Длительное безвыездное проживание в Ярцеве между промысловыми сезонами иногда прискучивало, я начинал хандрить и искал, как бы переменить на время засасывающую обстановку, перебить чреду дней с одними и теми же встречами, разговорами и впечатлениями. Да и хотелось привести в порядок свои записи и над ними поработать. Я отлично знал, что пройдет немного времени, и меня вновь потянет к знакомым людям и будет не хватать обычного общения, захочется привычных встреч с непременными обменами будничными фразами с продавщицей, отвешивающей, не спрашивая, нужный хлеб, с хозяином по дороге к речке, откуда мы оба на зорьке приносили по коромыслу воды. И непременно захочется навестить один домик на краю села…

Но в ту минуту все выглядело донельзя постылым, и я, решив воспользоваться приглашением знакомого охотника с фактории пожить у него на полном безлюдии, как-то в одночасье собрался и отправился в неблизкий путь по речкам.

Мой друг поселил меня в пустовавшем доме лесника, отделенном от изб фактории заросшим оврагом с темноводным ручьем, по-сибирски гостеприимно позаботившись о моих нуждах. Август подходил к концу, и я с удовольствием сидел по вечерам за светло освещенным «молнией» столом, слушая, как за спиной весело и торопливо потрескивают в печке дрова. За стеной глухо шумела тайга или стояла настороженная тишина, изредка нарушаемая криком совы или взлаиванием собаки, почуявшей, быть может, зверя. Если позволяла погода, я днем бродил с ружьем вдоль речки. Туда вылетали кормиться на высоченные лиственницы глухари, бродили по галечным отмелям.

Возвратившись домой, я находил свою комнату прибранной, незамысловатый мой обед приготовленным. Была наношена вода и даже нащеплена лучина для растопки. Все это делала, как я ни отнекивался и ни уверял, что не только умею, но и люблю сам о себе позаботиться, сестра моего хозяина.

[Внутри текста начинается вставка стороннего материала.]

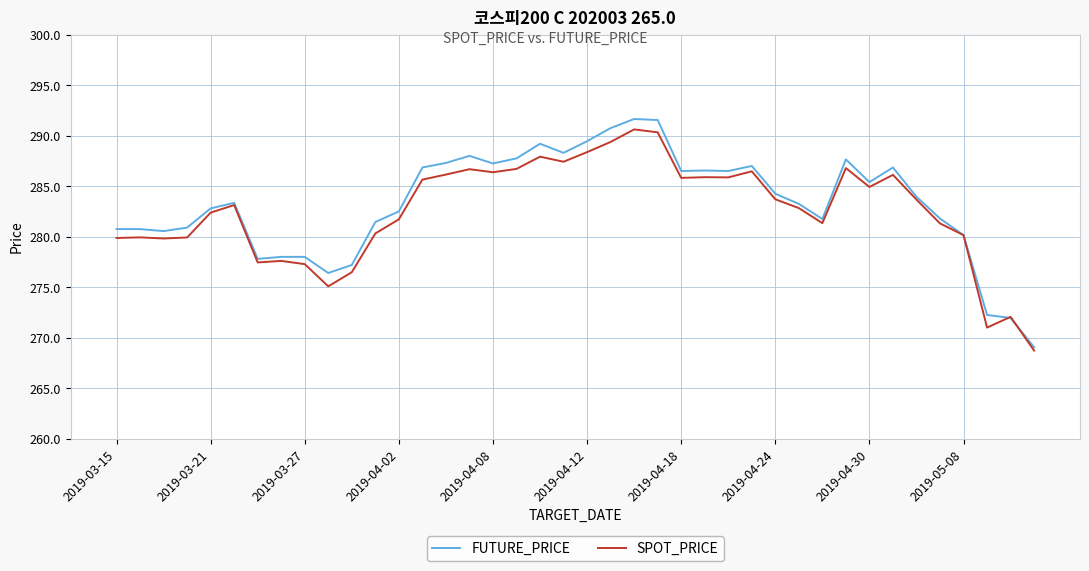

What is the maximum value for SPOT_PRICE?

290.6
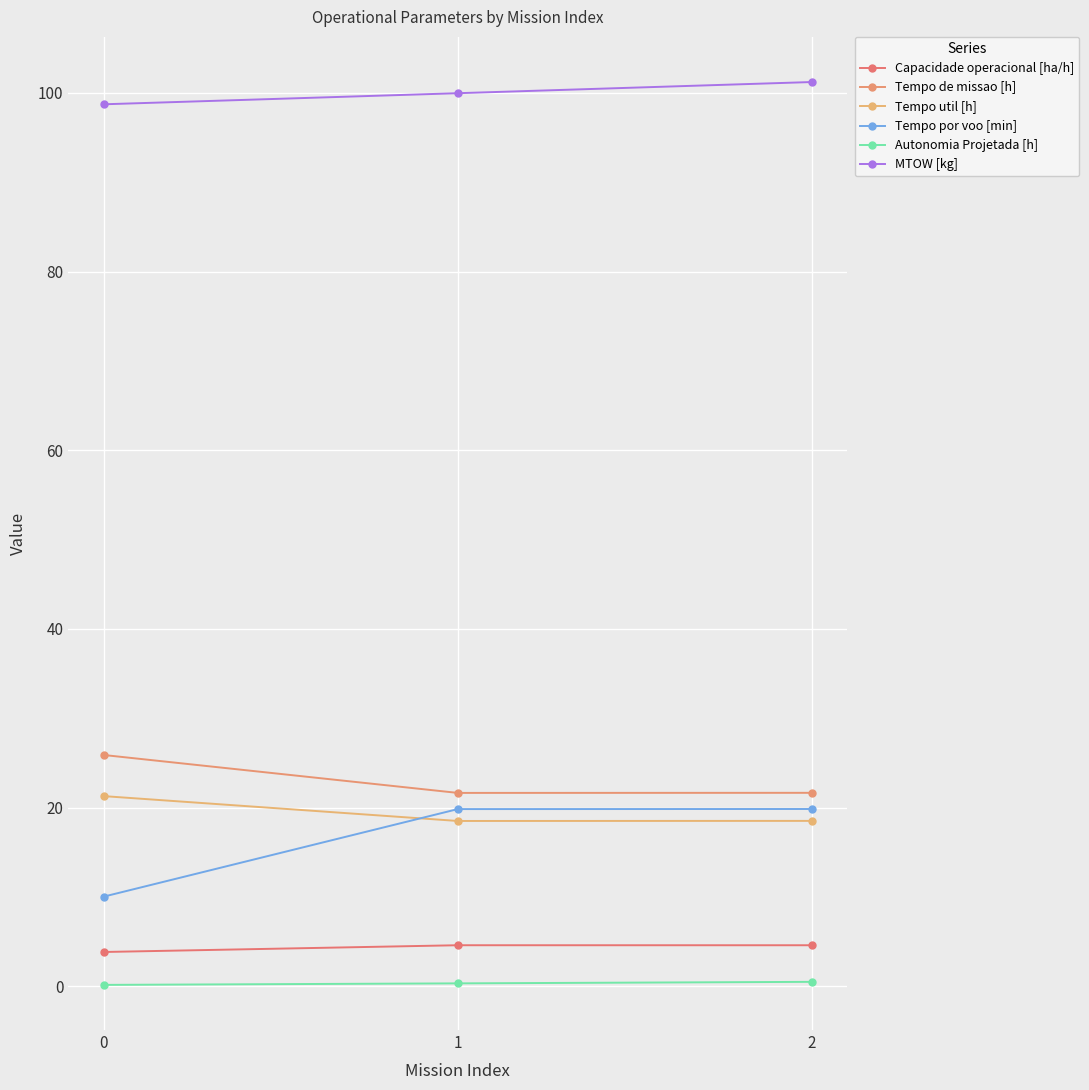

The value of Tempo por voo [min] at 2 is 19.9. True or false?

True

Попытки с ней разговориться наталкивались на односложные реплики, и было очевидно, что она чурается новых знакомств. Звали ее Таисией, и жила она с сынишкой трех лет. Было похоже, что эта еще очень молодая женщина раз и навсегда ушла в себя, живет какими-то своими, ей одной ведомыми воспоминаниями и отстранилась от того, что вокруг делается. Зато с братом Таиски мы сиживали подолгу за неизменным стаканом чая, особенно хорошо настаивавшегося на родниковой воде. Против всяких правил, мой хозяин избегал спиртного и лишь изредка, после утомительного обхода ловушек, соглашался выпить умеренную дозу водки. И, — как все непьющие, — сразу становился сообщительным, рассказывал обо всем, что на душе. Так узнал я понемногу историю его сестры. Как это и угадывалось, на Таискину долю достались нелегкие переживания.

…Это началось в июне: в глухих распадках еще дотаивал снег, а распустившиеся в густой траве жарки уже зажигали оранжевым пламенем выставленные солнцу полянки.

Река подмыла берег возле стоящей на отшибе избы фактории, и ее высокое крыльцо одним углом повисло над кручей, так что только распахни дверь, и перед глазами сплошная стенка леса над зарослями противоположного берега. А выше — уходящие в синее безбрежье небосклона волны безбрежной тайги — где густо-синие, где нежно-зеленые или сверкающие изумрудными гребешками. Воздух напоен смолистыми запахами соснового бора, терпкими испарениями истомленных зноем приречных кустов и трав. Все охвачено покоем лесного края.

Таиска, выскочив в чем попало на крыльцо — выплеснуть ли под яр чайник или зашвырнуть в воду дымящуюся головешку, — любит постоять здесь, поглядеть на свое безлюдное царство. В нем нет незнакомых уголков: она все кругом исходила, добывая с братом зверя и птицу, и настолько сжилась с этим миром, что не помышляет ни о каком другом. Старший брат Дмитрий, заменивший Таиске рано умерших родителей, выучил ее таежным наукам, и в девятнадцать лет она сделалась настоящей дочерью лесной пустыни.

С реки донеслись голоса… Таиска сразу вспомнила, что вышла в одном лифчике, и быстро вернулась в избу, сердито хмуря брови. Теперь, когда на фактории живет чужой человек, у нее ощущение, словно она утратила прежнюю полную свободу. А брат доволен, охотно согласился быть проводником и готов сводить чужака в самые заветные урочища. Из их долгих разговоров по вечерам Таиска узнала, что за этим человеком придут другие, они все кругом облазают, вызнают и начнут бурить скважины. Не придет ли тогда конец ее нетронутым владениям? Разбегутся звери, откочует птица, отшельники-лебеди покинут темные озера… Это тревожит Таиску.